Doch auch mit dem aktuellen Album „Die andere Realität“ sorgen Weiss und seine Musikerkollegen für Aufmerksamkeit. Bei diesem Album handelt es sich um das dritte Album des Quartetts. Zehn Tracks wurden mit Posaune, Saxofon, Kontrabass und Schlagzeug sowie in ausgewählten Momenten mit Flöte und Glockenspiel eingespielt. Entstanden sind ganz unverwechselbare musikalische Signaturen. Wie diese Signaturen zustande kommen, beschreibt der Schweizer Posaunist wie folgt: „Ich muss außermusikalische Aspekte gar nicht bewusst in meine Musik einfließen lassen“, so Weiss, „denn das geschieht beim Entwickeln eines Stückes ganz von selbst. Ich halte mich an Stimmungen, Jahreszeiten, Orte, Gerüche, Farben, Situationen oder das Wetter. In meinem Kopf entstehen Standbilder – mal klarer, mal weniger klar – die mir die Parameter eines Stückes vorgeben.“

Mit „Inhale Exhale“ macht das Album auf, in dem wir aber auch den "Walzer der Nachtfalter" erleben können – siehe „Valse des Papillons  de Nuit“. Ein Track trägt den Titel „Wabi Sabi“ - ein Schelm, der an Wasabi denken muss. Weitere Tracks heißen „The Woods are lovely“, „Feuer im Termitenhügel“ und „Fuge für A“. Das Ende des Albums nimmt eine dreiteilige „Suite“ zum „anderen Leben“ ein - „Alternate Reality“.
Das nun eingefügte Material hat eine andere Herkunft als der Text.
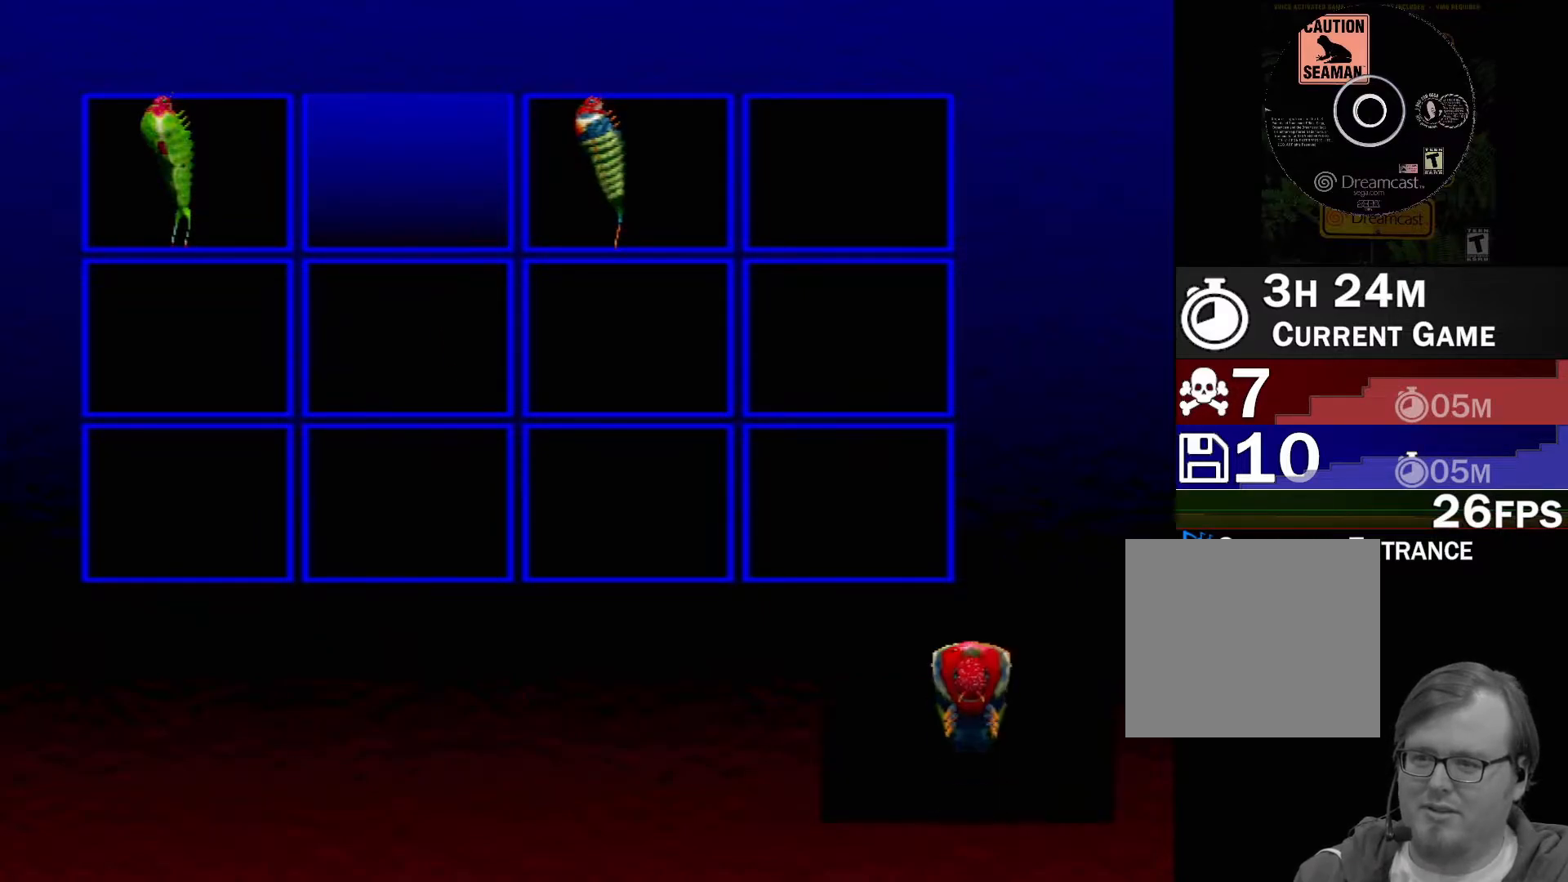
{"buttons": ["X", "R1"], "left_stick": "center", "events": []}
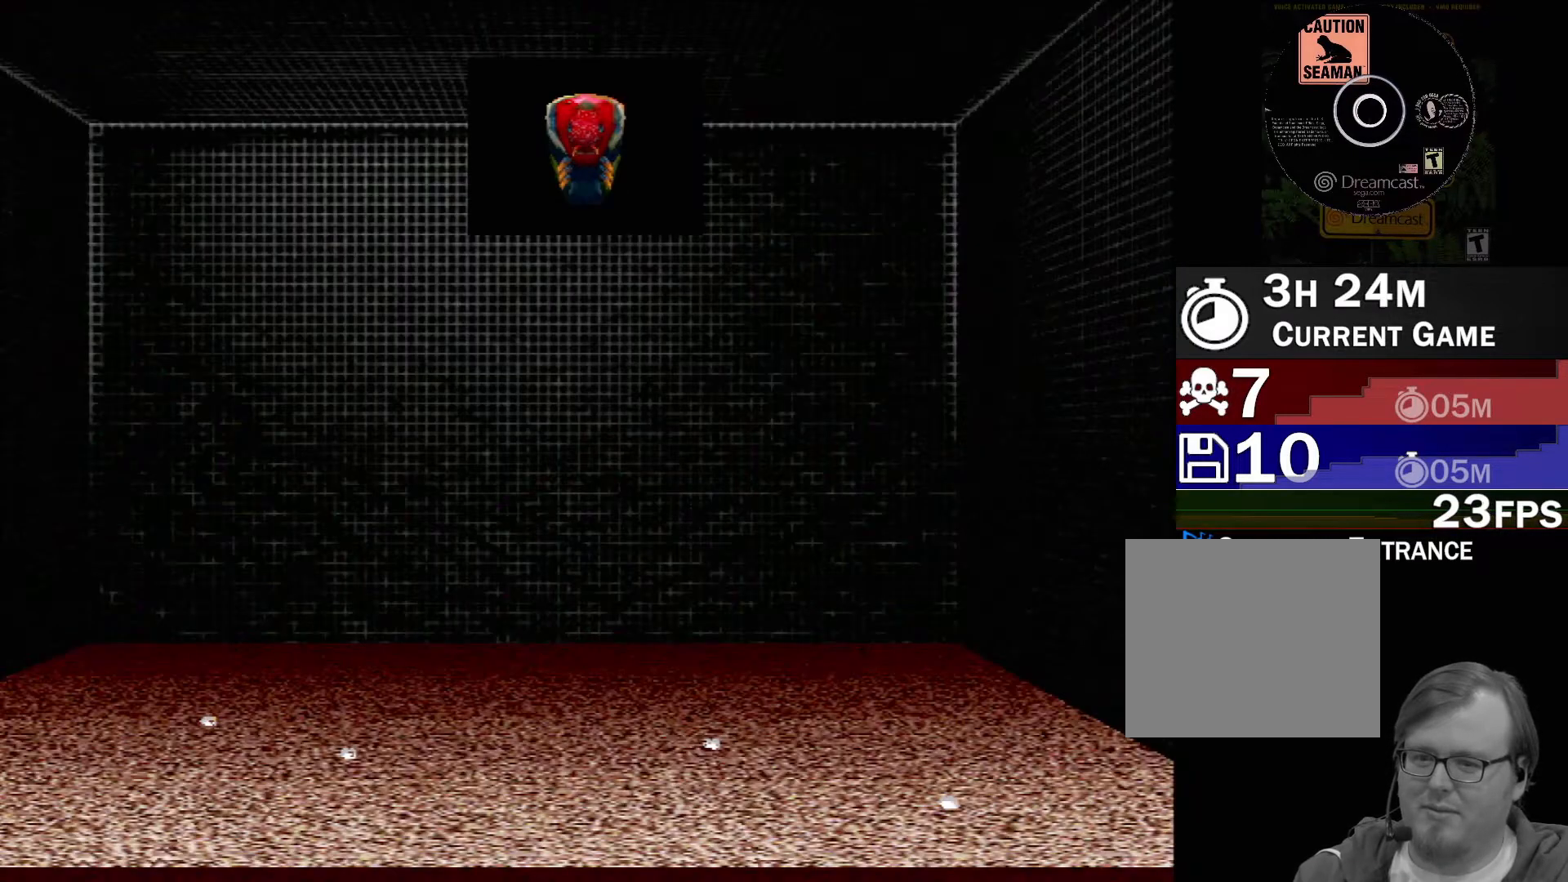
{"buttons": ["X", "R1"], "left_stick": "center", "events": []}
Ein dumpfer oszillierender Klang dringt bei „Inhale Exhale“ ans Ohr des Hörers. Tieftöniges vereint sich im Weiteren mit sanftem Saxofonsäuseln, ehe das Stück ein wenig Tempo aufnimmt. All dies geschieht unter der Federführung des Posaunisten Florian Weiss, der teilweise im Wechselgesang mit dem Saxofonisten Linus Amstad zu hören ist. Und auch der Bassist hat ein gewaltiges Wörtchen beim musikalischen Arrangement mitzureden. Das ist seinem Solo zu entnehmen, in dem er aufgreift, was im Vorgesang der Posaune zu vernehmen war. Im Anschluss daran vereinen sich Saxofonist und Posaunist zu einer klanglichen Windhose, die aber in ihrer Kraft nach und nach verebbt.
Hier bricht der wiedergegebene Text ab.